§ Support the development of the organizational Data Strategy and support data management in line with strategic business objectives, cultures and values.
§ Supports the DBA/Data Engineering/Informatica Operations in production and oversight of the big data platforms following standards, practices, policies and processes.
§ Promotes good administration practices and the management of data as a strategic asset.
§ Hadoop/informatica administrator is responsible for small developments, fixes, testing and maintaining architectures, such as NOSQL databases and Hadoop/Spark processing systems.
§ Oversee Data acquisition, develop data set processes.
§ Resource and security management.
§ Troubleshooting application errors and ensuring that they do not occur again.
FRAMEWORKS, BOUNDARIES, & DECISION MAKING AUTHORITY:
§ Providing technical support and monitor Big Data/Hadoop applications, handle and identify possible production failure scenarios. (Incident Management), respond to end users of Hadoop platform on data issues, report and monitor daily SLA that identifies vulnerabilities and opportunities for improvement.
COMMUNICATIONS & WORKING RELATIONSHIPS:
§ The role requires establishing strong working relationship with all business groups and support functions of the organization at various levels to ensure the stability and performance of the Big Data platform.
§ The role requires regular interactions with vendors, data partners and consulting partners.
Key performance indicators (kpis):
§ Delivery against SLAs and planned BD roadmap activities
§ # Outstanding deliverables in the platform following quality and timelines
§ Increase in stakeholder opinion of Big Data/DW/Informatica
§ % uptime in BD/DW/Informatica utilization and use cases.
§ Feedback from peers, management and key stakeholders
Knowledge, sKILLS, & EXPERIENCE:
§ Degree educated with a minimum of 3 years of direct experience, 5 years overall industry experience
§ Minimum 3 years of direct experience in the ADministration of Apache Hadoop framework: Spark, HBase, HDFS, Hive, Parquet, Sentry, Impala and Sqoop, data warehouse and Informtica ideally in financial services.
§ Effectively maintaining the data pipeline architecture that accounts for security, scalability, maintainability, and performance.
§ Deploying a hadoop cluster, maintaining a hadoop cluster, adding and removing nodes using cluster monitoring tools like Ganglia Nagios or Cloudera Manager, configuring the NameNode high availability and keeping a track of all the running hadoop jobs.

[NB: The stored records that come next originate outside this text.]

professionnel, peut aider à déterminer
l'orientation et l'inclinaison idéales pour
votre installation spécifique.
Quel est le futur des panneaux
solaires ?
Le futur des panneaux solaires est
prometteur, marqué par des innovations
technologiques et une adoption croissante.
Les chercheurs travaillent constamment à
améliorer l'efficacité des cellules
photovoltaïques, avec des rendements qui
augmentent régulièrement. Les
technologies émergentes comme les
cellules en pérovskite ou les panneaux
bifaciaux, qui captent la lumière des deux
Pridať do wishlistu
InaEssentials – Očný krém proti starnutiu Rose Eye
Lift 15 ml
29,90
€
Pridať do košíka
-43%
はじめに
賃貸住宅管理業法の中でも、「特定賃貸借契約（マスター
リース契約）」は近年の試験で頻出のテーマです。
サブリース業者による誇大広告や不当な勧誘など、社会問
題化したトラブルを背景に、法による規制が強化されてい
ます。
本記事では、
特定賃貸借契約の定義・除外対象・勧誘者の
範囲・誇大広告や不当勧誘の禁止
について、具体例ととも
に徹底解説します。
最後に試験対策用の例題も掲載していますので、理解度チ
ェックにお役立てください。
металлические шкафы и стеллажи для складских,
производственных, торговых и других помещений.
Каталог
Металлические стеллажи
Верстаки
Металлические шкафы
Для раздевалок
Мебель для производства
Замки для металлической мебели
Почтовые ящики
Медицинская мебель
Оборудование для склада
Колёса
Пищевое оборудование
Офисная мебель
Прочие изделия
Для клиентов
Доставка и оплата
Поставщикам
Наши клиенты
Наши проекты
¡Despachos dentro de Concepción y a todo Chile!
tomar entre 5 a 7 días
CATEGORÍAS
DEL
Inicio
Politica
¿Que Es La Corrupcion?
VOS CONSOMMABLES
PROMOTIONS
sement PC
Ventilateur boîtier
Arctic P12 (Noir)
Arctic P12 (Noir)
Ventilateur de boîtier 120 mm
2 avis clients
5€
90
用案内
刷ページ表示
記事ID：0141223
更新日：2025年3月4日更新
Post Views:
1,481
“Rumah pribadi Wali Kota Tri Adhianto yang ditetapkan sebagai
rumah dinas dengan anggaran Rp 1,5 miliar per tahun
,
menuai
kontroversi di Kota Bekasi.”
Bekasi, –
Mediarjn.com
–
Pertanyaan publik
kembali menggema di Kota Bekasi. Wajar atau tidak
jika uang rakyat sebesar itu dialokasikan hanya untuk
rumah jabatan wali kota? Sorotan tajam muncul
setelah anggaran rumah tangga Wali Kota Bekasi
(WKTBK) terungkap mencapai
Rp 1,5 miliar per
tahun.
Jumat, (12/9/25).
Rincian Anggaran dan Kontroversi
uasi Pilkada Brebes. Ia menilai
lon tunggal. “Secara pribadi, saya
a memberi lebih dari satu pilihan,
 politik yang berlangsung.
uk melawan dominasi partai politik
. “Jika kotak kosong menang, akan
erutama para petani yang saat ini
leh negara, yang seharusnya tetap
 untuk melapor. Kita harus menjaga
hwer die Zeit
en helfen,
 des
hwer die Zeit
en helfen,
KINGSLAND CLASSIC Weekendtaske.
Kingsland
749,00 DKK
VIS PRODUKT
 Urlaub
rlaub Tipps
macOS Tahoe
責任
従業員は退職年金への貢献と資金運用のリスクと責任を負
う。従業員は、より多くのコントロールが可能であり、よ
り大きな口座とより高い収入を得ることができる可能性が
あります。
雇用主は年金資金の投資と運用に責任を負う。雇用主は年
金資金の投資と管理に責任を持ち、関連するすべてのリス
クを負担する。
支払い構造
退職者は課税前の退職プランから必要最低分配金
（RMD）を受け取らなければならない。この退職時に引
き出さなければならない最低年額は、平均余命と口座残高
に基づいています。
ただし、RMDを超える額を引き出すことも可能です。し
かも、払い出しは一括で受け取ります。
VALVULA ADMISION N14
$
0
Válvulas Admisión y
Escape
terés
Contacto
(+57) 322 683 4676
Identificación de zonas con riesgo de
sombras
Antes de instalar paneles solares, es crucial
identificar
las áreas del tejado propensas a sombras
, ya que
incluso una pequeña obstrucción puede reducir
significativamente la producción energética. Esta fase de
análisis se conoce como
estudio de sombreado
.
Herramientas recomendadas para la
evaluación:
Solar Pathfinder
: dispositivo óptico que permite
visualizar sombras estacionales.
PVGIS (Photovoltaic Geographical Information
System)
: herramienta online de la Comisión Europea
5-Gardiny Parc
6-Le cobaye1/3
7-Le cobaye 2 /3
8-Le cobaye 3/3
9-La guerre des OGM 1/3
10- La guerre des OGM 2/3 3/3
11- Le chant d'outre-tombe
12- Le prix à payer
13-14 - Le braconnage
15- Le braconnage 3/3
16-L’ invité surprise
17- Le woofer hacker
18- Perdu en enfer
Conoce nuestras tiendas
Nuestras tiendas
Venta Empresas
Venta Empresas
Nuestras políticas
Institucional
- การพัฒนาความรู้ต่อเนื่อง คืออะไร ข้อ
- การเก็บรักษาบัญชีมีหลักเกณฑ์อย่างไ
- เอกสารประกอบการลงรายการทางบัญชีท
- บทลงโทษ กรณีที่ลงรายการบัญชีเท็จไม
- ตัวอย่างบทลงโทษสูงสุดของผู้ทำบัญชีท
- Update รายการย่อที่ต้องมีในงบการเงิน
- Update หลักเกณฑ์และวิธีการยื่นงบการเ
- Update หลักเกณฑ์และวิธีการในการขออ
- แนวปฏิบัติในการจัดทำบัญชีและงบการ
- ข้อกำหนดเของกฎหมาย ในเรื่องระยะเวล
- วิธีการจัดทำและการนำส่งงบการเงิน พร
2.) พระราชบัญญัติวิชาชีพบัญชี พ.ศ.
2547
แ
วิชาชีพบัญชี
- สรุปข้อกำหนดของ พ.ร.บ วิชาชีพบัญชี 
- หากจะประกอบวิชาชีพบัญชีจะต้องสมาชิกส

§ Hadoop Administration skills: Cloudera Manager and Cloudera Navigator and HUE.
§ Strong Unix/Red Hat skills, python scripting highly beneficial.
§ Excellent track record of administrating systems.
Knowledge, Skills, and Attributes:
Knowledge and Skills
§ Good knowledge of Big Data platforms, Data Warehouse and Informtica, frameworks, policies, and procedures.
§ Proficient understanding of distributed computing principles
§ Good knowledge of Data Warehouse/RDBMS, Big Data querying tools, such as Pig, Hive, and Impala
§ Good knowledge of Informatica BDM, EDC, EDQ and Axon.
§ Experience with Cloudera, NoSQL databases, such as HBase, Big Data ML toolkits, such as SparkML.
§ SQL knowledge beneficial
§ Experience on Cloud technologies beneficial, like AWS and Azure.
§ A reliable and trustworthy person, able to anticipate and deal with the varying needs and concerns of numerous stakeholders adapting personal style accordingly.
§ Adaptable and knowledgeable who is able to learn and improve his skills with existing and new technologies.